Friday, October 20, 2006

Digital refugees and bridges

Mark Prensky is relatively well known in educational technology circles for his 2001 article, "Digital Natives, Digital Immigrants." (PDF) The vocabulary of referring to younger people as "the digital natives" for whom technology use comes more naturally and "the immigrants" to the digital landscape who comprise most of the adult population and teaching cadre in our schools and universities can be helpful in understanding the divides which often separate and define generations of learners.

An additional term may be needed, however, in addition to "native" and "immigrant." We may need to recognize the existence of some among us who fit better in the category of "digital refugee" rather than immigrant. At my podcasting workshop last Thursday for Tulsa Public Schools, librarian Barbara McCrary observed that many teachers may self-select the "refugee camp" instead of choosing immigrant status. I agree with her, and created the following graphic this evening to illustrate and expand further on this idea:

Our Digital Landscape

These groups may be definied in the following ways:

The Natives: Students who have and are growing up in the digital age, who assimilate digital tools and methods for communication as easily as they breathe.

The Immigrants: The older adults in society (and in our schools) who did not grow up with digital technology tools, but are working to "learn the language" and communicate effectively with the natives all around them. Some of the immigrants are open and accepting of "native ways," but many are resistant to change.

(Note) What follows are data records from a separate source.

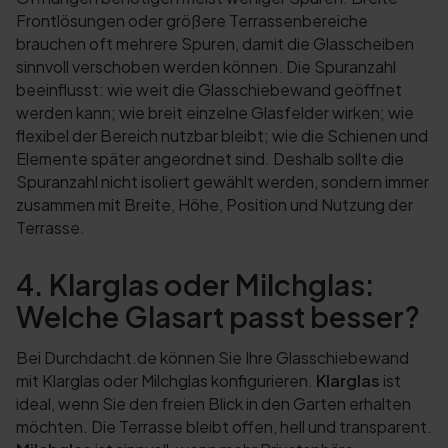
Frontlösungen oder größere Terrassenbereiche
brauchen oft mehrere Spuren, damit die Glasscheiben
sinnvoll verschoben werden können. Die Spuranzahl
beeinflusst: wie weit die Glasschiebewand geöffnet
werden kann; wie breit einzelne Glasfelder wirken; wie
flexibel der Bereich nutzbar bleibt; wie die Schienen und
Elemente später angeordnet sind. Deshalb sollte die
Spuranzahl nicht isoliert gewählt werden, sondern immer
zusammen mit Breite, Höhe, Position und Nutzung der
Terrasse.
4. Klarglas oder Milchglas:
Welche Glasart passt besser?
Bei Durchdacht.de können Sie Ihre Glasschiebewand
mit Klarglas oder Milchglas konfigurieren.
Klarglas
ist
ideal, wenn Sie den freien Blick in den Garten erhalten
möchten. Die Terrasse bleibt offen, hell und transparent.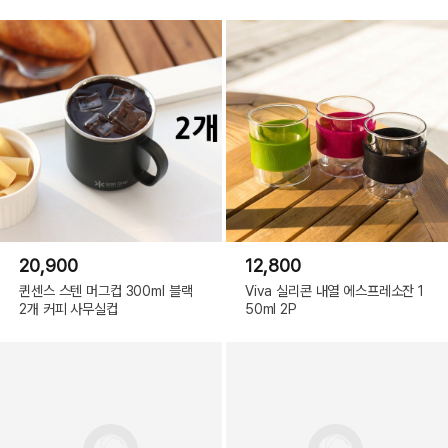
20,900
12,800
퀸센스 스텐 머그컵 300ml 블랙
Viva 실리콘 내열 에스프레소잔 1
2개 커피 사무실컵
50ml 2P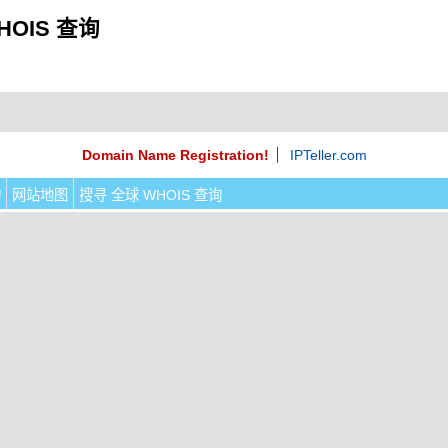
HOIS 查询
Domain Name Registration!
IPTeller.com
询
网站地图
搜寻 全球 WHOIS 查询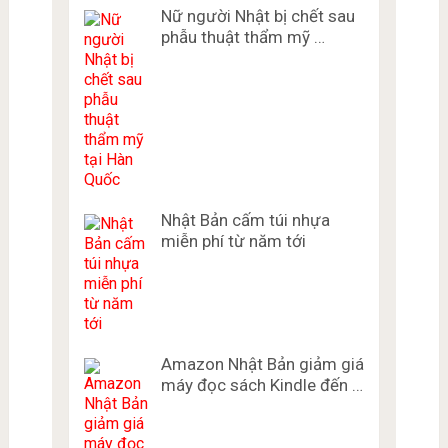
Nữ người Nhật bị chết sau
phẫu thuật thẩm mỹ …
Nhật Bản cấm túi nhựa
miễn phí từ năm tới
Amazon Nhật Bản giảm giá
máy đọc sách Kindle đến …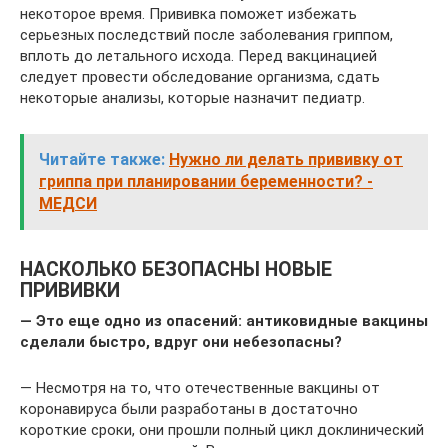
некоторое время. Прививка поможет избежать
серьезных последствий после заболевания гриппом,
вплоть до летального исхода. Перед вакцинацией
следует провести обследование организма, сдать
некоторые анализы, которые назначит педиатр.
Читайте также:
Нужно ли делать прививку от
гриппа при планировании беременности? -
МЕДСИ
НАСКОЛЬКО БЕЗОПАСНЫ НОВЫЕ
ПРИВИВКИ
— Это еще одно из опасений: антиковидные вакцины
сделали быстро, вдруг они небезопасны?
— Несмотря на то, что отечественные вакцины от
коронавируса были разработаны в достаточно
короткие сроки, они прошли полный цикл доклинический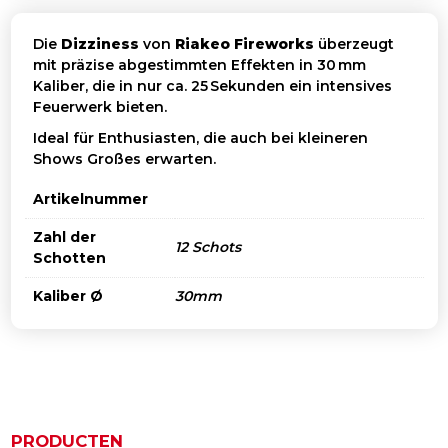
Die
Dizziness
von
Riakeo Fireworks
überzeugt
mit präzise abgestimmten Effekten in 30 mm
Kaliber, die in nur ca. 25 Sekunden ein intensives
Feuerwerk bieten.
Ideal für Enthusiasten, die auch bei kleineren
Shows Großes erwarten.
Artikelnummer
Zahl der
12 Schots
Schotten
Kaliber Ø
30mm
PRODUCTEN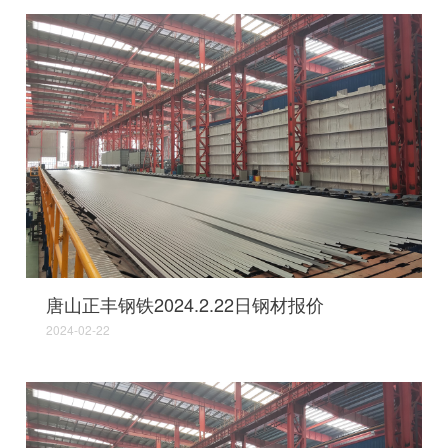
唐山正丰钢铁2024.2.22日钢材报价
2024-02-22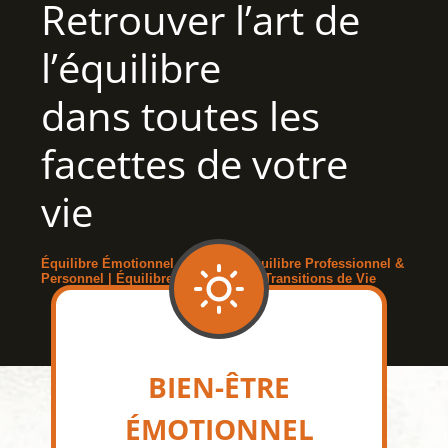
Retrouver l’art de
l’équilibre
dans toutes les
facettes de votre
vie
Équilibre Émotionnel & Mental | Équilibre Professionnel &
Personnel | Équilibre Relationnel & Transitions de Vie
BIEN-ÊTRE
ÉMOTIONNEL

The Refugees: The older adults in society who have chosen to flee rather than integrate into the native culture. Digital refugees often feel lost in a threatening and dangerous environment, and perceive themselves to be homeless. They have chosen to flee rather than remain immigrants, and may actively work against the goals and interests of both the digital natives and the digital immigrants. The refugees are primarily motivated by fear and a staunch desire to not only resist change but actively oppose it, deny the existence of a changed environment, and/or ignore it.

The Bridges: The digital bridges are neither truly natives nor fully digital immigrants. Similar to millenials who have one foot in each century, the bridges have both native and immigrant traits. As a result, digital bridges are able to communicate relatively effectively with both groups.

The Undecided: These people have not made up their mind which group they fit in, or which group they want to fit in. They are likely immigrants or refugees, but may not have taken sufficient action to reveal their identities and/or preferences for group identity.

Do you know any "digital refugees?" I think many of the educators and leaders we term "laggards" may fit into this "digital refugee" camp more than they fit into the "digital immigrant" group. I do think their status in either of these two groups IS a choice.

David Warlick has challenged us to "stop acting like immigrants, and start acting like natives." What, however, are we supposed to do with the digital refugees in our midst- especially when they may comprise our school boards and many on our district administrative teams? What do you think?